Inference rules include:

  • Population genetics recursions that predict allele frequency change under specified conditions.
  • Comparative methods that allow reconstruction of history from living diversity.
  • The logic of natural experiments (island radiations, antibiotic resistance, experimental evolution).

These rules allow both retrodiction (what happened in the past) and prediction (what will happen under defined selection regimes). They integrate with the experimental and algorithmic lenses below.

Evidence and Measurement of Evolution

Evolution is directly observable on human timescales (antibiotic resistance, industrial melanism, experimental evolution in the lab) and richly documented historically through:

  • The fossil record with transitional forms.
  • Comparative anatomy, embryology, and biogeography.
  • Molecular sequences (universal genetic code, nested hierarchies of similarity).
  • Direct measurement of selection coefficients, heritability, and response to selection in natural and artificial populations.

Causal links run from mutation → variation → selection (in a given environment) → changes in trait distributions and, over longer scales, speciation. The experimental lens also captures limits: drift dominates in small populations; developmental constraints channel what selection can achieve.

Procedures for Studying and Applying Evolution

Two core procedures (among others):

  1. Population Genetics Modeling — formal recursion or simulation to predict evolutionary trajectories given parameters.

  2. Phylogenetic Inference — reconstruction of historical relationships and trait evolution from comparative data.

Both are now heavily computational (MCMC, machine learning for variant effect prediction, directed evolution protocols in the lab). They are effective, repeatable, and have clear inputs, steps, and outputs. Applied versions power synthetic biology, vaccine design, and conservation genetics.

Populations and Lineages as Dynamical Systems

Populations are systems with stocks of genetic variation and individuals, flows of mutation, selection, drift, and migration, and feedback between organisms and their environments. Macroevolution is the branching process of lineage splitting and diversification, with mass extinctions as major perturbations.

The same stock-flow-feedback ontology used for minds, economies, and polities applies here: selection is a powerful flow that shapes the distribution of traits; drift is noise that is stronger in small populations; environment is both input and co-evolving partner.

Equilibria include stable polymorphisms, fixation of alleles, and adaptive peaks. Leverage points include mutation rate, population size, and the shape of the fitness landscape.

Directing and Managing Evolutionary Processes

Humans have been unintentional and now intentional engineers of evolution for millennia (domestication, antibiotics, agriculture).

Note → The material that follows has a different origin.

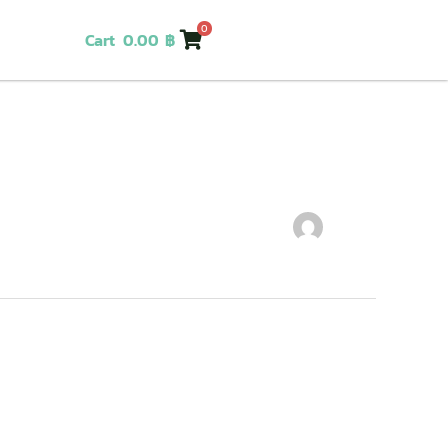
0
Cart
0.00
฿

Modern synthetic biology and directed evolution make this explicit and powerful.

Objectives: faster adaptation for useful traits, prediction and control of unwanted evolution (resistance), deeper understanding of our own history.

Constraints: time, the blindness and mostly harmful nature of mutation, pleiotropy and trade-offs, ethical limits on what lineages we choose to shape.

Success requires respecting the algorithmic and systematic character of the process while pushing the experimental frontier (high-throughput screening, machine learning-guided libraries, CRISPR-enabled precision).

Evolution is both the greatest historical fact in biology and an ongoing engineering substrate.